_EXTRACTED RECORDS_
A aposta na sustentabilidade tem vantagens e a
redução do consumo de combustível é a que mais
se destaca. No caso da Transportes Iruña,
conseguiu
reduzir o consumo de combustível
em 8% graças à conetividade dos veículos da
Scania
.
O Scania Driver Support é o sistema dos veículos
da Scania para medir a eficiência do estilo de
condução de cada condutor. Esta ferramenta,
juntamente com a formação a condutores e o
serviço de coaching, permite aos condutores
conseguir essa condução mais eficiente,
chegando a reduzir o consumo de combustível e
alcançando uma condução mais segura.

==

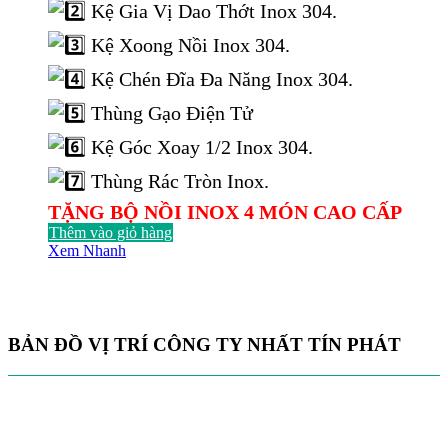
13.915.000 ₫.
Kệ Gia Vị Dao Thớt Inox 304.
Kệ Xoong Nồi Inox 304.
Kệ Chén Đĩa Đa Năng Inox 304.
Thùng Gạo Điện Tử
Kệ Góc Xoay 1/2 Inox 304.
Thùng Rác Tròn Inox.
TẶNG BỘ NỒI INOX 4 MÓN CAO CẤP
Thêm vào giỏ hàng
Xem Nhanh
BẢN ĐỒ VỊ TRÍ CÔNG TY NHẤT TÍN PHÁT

_EXERCISE_
Transcribe the lines above between the line holding "juntamente com a formação a condutores e o" and the line holding "alcançando uma condução mais segura.", inclusive, exactly as they stand and with nothing added.

_THE ANSWER_
juntamente com a formação a condutores e o
serviço de coaching, permite aos condutores
conseguir essa condução mais eficiente,
chegando a reduzir o consumo de combustível e
alcançando uma condução mais segura.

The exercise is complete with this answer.